For the word "OrCAD", determine how many lines of the entries below contain it, and give only that number.

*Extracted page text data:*
------------------------------
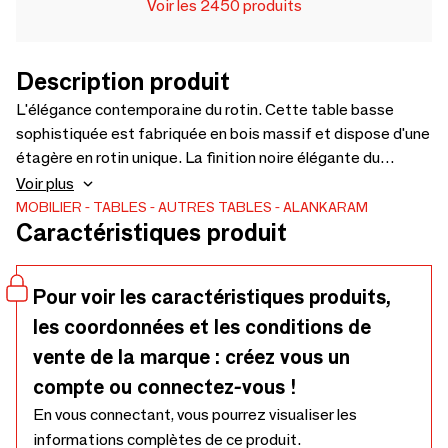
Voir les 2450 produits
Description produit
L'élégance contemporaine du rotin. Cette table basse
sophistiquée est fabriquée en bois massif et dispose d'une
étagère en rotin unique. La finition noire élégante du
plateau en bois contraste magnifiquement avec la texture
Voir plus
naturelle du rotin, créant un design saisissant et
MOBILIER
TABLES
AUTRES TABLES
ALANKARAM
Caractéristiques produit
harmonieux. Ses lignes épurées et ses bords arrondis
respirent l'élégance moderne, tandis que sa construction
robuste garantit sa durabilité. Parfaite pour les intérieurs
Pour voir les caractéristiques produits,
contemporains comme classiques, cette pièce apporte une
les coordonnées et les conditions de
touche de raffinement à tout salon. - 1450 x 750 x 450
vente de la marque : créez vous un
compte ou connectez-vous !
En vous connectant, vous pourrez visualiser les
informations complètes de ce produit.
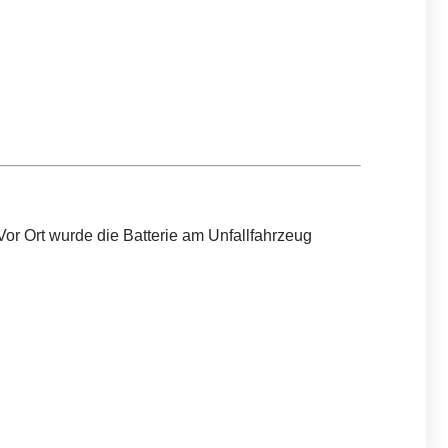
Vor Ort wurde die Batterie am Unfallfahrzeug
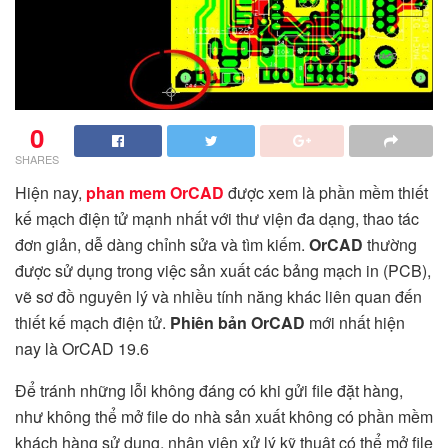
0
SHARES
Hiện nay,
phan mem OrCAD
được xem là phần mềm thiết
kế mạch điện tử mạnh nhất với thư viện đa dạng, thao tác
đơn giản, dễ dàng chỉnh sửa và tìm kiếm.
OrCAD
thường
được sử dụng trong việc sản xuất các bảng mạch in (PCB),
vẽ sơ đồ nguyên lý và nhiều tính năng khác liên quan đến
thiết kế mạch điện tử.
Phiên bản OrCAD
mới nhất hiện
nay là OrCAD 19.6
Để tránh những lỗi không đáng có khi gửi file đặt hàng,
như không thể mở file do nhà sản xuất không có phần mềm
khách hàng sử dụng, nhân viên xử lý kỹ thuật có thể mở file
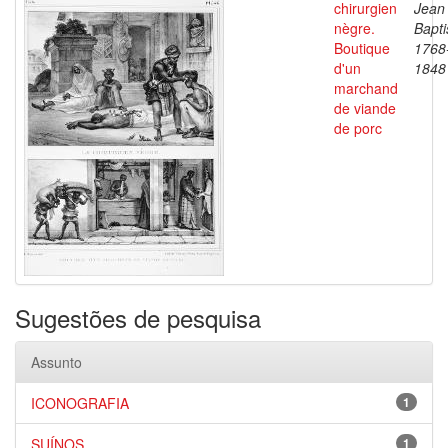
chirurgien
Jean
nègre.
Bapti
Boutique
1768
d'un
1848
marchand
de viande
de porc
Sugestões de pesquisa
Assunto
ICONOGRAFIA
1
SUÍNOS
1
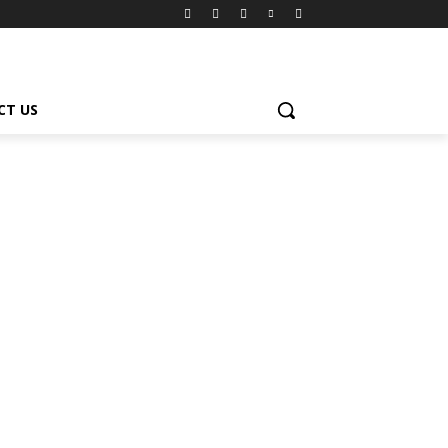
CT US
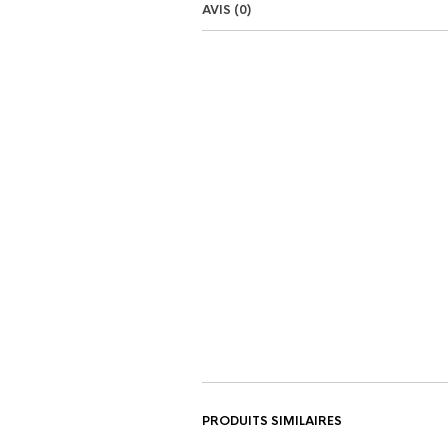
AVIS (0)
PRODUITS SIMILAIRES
------------------------------
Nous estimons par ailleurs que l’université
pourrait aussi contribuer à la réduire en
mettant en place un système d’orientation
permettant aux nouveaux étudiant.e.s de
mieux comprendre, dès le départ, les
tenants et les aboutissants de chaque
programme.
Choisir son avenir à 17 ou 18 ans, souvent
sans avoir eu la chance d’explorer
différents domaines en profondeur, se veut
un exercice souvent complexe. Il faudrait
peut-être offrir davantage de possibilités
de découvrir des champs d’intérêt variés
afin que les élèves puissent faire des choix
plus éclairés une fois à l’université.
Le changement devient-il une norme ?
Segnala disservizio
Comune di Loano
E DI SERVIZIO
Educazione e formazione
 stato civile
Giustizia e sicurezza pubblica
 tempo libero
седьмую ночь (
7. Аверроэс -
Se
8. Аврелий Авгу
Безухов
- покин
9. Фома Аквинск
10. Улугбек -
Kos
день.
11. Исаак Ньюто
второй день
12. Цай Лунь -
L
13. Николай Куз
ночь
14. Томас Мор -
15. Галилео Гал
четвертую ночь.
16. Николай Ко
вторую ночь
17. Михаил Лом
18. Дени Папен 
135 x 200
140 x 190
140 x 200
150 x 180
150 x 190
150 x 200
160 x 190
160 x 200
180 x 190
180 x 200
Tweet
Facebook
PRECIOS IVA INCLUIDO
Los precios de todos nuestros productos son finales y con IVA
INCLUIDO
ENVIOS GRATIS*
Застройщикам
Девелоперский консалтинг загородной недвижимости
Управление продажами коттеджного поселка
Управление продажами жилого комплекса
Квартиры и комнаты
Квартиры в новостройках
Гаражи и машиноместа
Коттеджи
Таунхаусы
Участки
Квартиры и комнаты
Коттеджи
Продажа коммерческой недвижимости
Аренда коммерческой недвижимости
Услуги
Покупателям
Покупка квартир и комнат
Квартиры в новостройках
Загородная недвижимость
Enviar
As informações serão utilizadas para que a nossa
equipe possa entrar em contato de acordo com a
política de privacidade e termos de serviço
------------------------------
*YOUR RESPONSE:* 4